As I understand the ZEG:

(1) SOGo authenticates against the users defined in the LDAP server.

You can clone the 'sogo' user via Webmin and create additional LDAP users.

You then create Cyrus mailboxes, and in the ZEG, LDAP users can access their mailbox.

Once you create the "new" mail domain (via GNUstepDefaults), you can associate each user with it.

(2) SOGo is designed to replace Exchange Server.

THAT's why it authenticates against an LDAP Server (in my opinion) (or as it works for me)

You can choose authentication against PAM or MySQL or an existing Active Directory, but you've moved beyond the ZEG, and as I understand the ZEG, it's meant to be a complete solution when configured.

The only issue is creating the "new" LDAP domain and identifying it in SOGo

(3) The inclusion of Samba4 in the ZEG is designed to replace Active Directory.

You can use it or not.

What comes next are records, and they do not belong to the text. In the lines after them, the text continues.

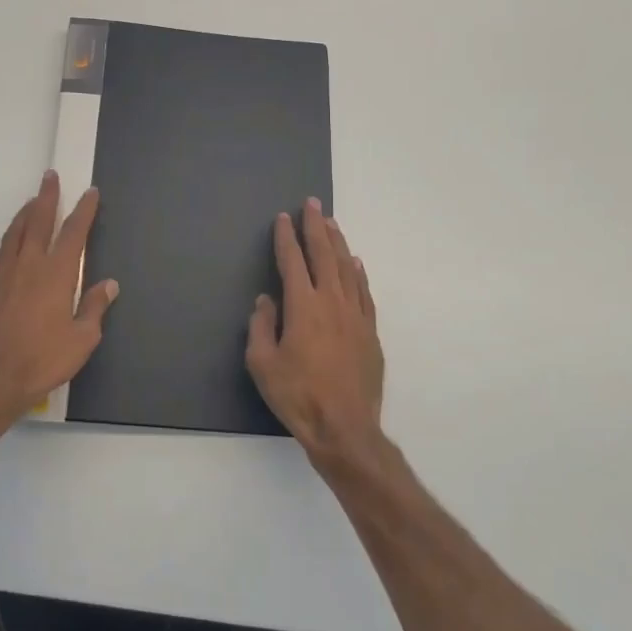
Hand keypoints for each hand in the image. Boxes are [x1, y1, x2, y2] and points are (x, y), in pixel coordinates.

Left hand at [0, 170, 117, 423]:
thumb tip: (108, 284)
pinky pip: (0, 254)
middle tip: (50, 177)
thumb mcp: (81, 340)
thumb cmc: (41, 361)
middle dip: (47, 197)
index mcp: (55, 274)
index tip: (90, 192)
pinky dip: (9, 240)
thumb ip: (94, 308)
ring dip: (25, 214)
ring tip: (31, 202)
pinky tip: (11, 245)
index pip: (73, 233)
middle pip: (38, 221)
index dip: (84, 210)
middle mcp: (27, 265)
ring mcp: (1, 275)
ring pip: (14, 233)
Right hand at [246, 198, 384, 463]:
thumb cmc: (297, 396)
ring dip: (338, 243)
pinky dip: (359, 273)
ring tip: (331, 223)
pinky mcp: (370, 332)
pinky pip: (364, 292)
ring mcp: (355, 315)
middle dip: (316, 227)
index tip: (283, 218)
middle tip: (312, 204)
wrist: (345, 427)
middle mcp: (332, 302)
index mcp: (303, 306)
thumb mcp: (262, 364)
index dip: (286, 238)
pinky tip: (355, 262)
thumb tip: (266, 301)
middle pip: (324, 255)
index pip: (293, 261)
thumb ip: (261, 326)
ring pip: (347, 268)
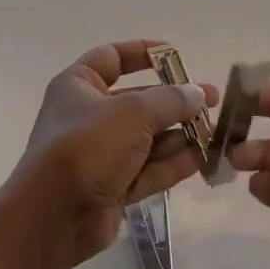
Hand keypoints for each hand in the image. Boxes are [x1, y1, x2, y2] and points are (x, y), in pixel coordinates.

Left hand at [8, 40, 219, 268]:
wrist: (53, 216)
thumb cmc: (88, 147)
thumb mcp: (133, 113)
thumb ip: (171, 100)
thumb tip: (198, 93)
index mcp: (79, 86)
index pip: (112, 57)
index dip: (144, 52)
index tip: (177, 55)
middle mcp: (88, 116)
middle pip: (138, 101)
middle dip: (175, 101)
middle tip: (212, 101)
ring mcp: (100, 154)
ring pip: (147, 138)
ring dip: (180, 134)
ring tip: (216, 131)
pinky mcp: (112, 187)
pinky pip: (148, 169)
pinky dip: (174, 163)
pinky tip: (205, 158)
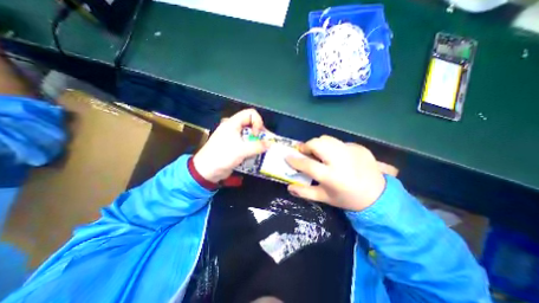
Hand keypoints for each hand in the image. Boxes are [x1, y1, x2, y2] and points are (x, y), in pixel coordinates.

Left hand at [192, 110, 268, 183]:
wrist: (207, 171)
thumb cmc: (222, 156)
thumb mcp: (241, 151)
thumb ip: (258, 146)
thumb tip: (271, 144)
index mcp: (232, 123)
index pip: (250, 113)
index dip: (257, 122)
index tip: (257, 135)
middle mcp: (233, 127)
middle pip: (251, 123)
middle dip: (260, 133)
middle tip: (264, 143)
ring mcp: (233, 136)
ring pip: (250, 134)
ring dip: (257, 141)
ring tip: (261, 150)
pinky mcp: (234, 145)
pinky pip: (247, 142)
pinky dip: (252, 146)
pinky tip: (255, 154)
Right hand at [286, 137, 394, 211]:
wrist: (378, 196)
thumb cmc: (347, 198)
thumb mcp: (324, 198)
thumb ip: (305, 192)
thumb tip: (289, 187)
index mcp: (331, 176)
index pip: (307, 164)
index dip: (295, 160)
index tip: (287, 156)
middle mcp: (341, 161)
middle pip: (317, 144)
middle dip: (306, 146)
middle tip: (305, 152)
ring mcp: (351, 152)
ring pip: (327, 139)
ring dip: (318, 144)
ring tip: (318, 153)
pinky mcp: (359, 147)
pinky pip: (339, 142)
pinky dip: (332, 147)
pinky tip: (336, 157)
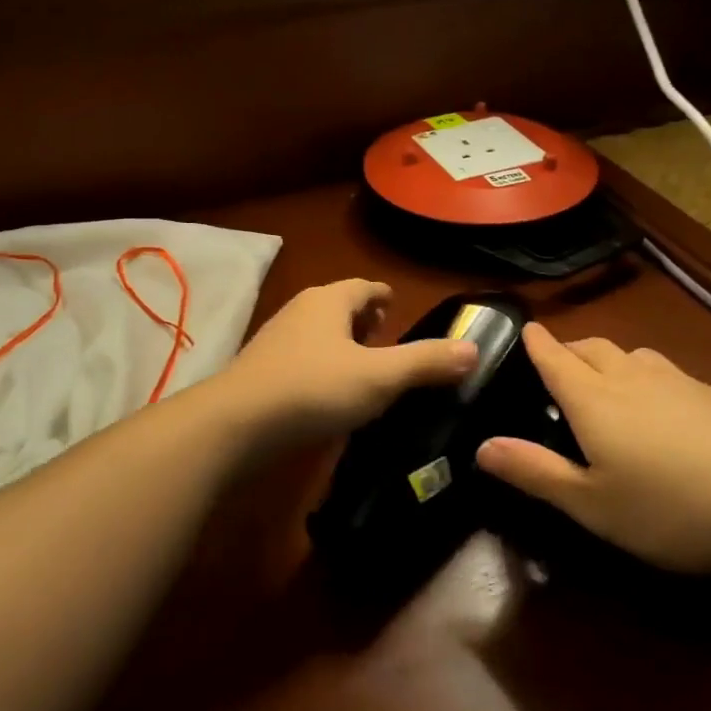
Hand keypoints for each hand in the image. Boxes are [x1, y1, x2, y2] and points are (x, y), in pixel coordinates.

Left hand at [222, 280, 477, 445]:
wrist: (237, 423)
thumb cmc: (314, 389)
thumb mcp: (379, 377)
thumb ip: (426, 362)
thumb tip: (473, 349)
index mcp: (329, 300)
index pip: (365, 287)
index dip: (385, 297)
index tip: (399, 309)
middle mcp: (300, 310)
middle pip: (340, 307)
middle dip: (365, 321)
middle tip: (388, 342)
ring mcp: (276, 338)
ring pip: (319, 333)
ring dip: (342, 345)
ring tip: (364, 370)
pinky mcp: (262, 369)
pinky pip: (302, 358)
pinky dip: (321, 367)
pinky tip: (329, 395)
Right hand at [475, 324, 710, 573]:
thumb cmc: (674, 508)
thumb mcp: (593, 505)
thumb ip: (535, 472)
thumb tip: (480, 446)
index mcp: (593, 399)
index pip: (554, 357)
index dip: (536, 342)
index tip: (525, 328)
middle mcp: (632, 377)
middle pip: (593, 348)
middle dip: (570, 349)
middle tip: (559, 365)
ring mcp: (680, 381)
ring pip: (634, 355)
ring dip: (612, 360)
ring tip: (609, 382)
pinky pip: (669, 373)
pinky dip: (650, 378)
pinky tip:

IF you use the Samba Server, you can join your clients to a domain. The only gotcha I see is how you authenticate the Samba users with LDAP or PAM (or with Samba itself)

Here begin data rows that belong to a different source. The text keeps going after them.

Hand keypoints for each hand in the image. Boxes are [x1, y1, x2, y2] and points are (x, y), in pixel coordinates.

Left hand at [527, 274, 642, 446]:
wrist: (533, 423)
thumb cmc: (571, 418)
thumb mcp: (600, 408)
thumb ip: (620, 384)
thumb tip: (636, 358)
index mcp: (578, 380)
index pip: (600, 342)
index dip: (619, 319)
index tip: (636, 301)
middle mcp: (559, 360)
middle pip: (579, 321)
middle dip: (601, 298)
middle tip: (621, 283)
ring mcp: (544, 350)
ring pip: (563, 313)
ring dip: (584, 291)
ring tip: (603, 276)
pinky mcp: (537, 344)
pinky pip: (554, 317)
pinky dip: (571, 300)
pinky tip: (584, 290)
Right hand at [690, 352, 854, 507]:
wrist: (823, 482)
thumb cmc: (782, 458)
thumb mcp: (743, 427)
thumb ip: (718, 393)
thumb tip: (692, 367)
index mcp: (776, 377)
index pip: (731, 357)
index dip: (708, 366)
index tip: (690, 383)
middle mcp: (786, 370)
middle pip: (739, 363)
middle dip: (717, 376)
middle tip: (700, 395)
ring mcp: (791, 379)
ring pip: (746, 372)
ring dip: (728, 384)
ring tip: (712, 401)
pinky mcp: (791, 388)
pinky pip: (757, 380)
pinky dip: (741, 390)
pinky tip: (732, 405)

We run the ZEG as an Exchange Server replacement. It provides mailboxes and calendar services. How the mail domain was created is still a bit fuzzy to me, but I believe it involves LDAP mostly.

All the rest of it comes together in the ZEG

On 03/02/2013 11:41 AM, Dave wrote:

 Presumably, with Samba4, I could authenticate within Samba itself.
So, I think you have a choice.
Indeed, I see on the appliance Samba is on the ldap port and ldap is on 3389, but since this is an *appliance* why install something no one is going to use (what would be added to the LDAP on 3389?) and if it is to integrate with an existing ldap server then that isn't in the appliance. I'm still confused.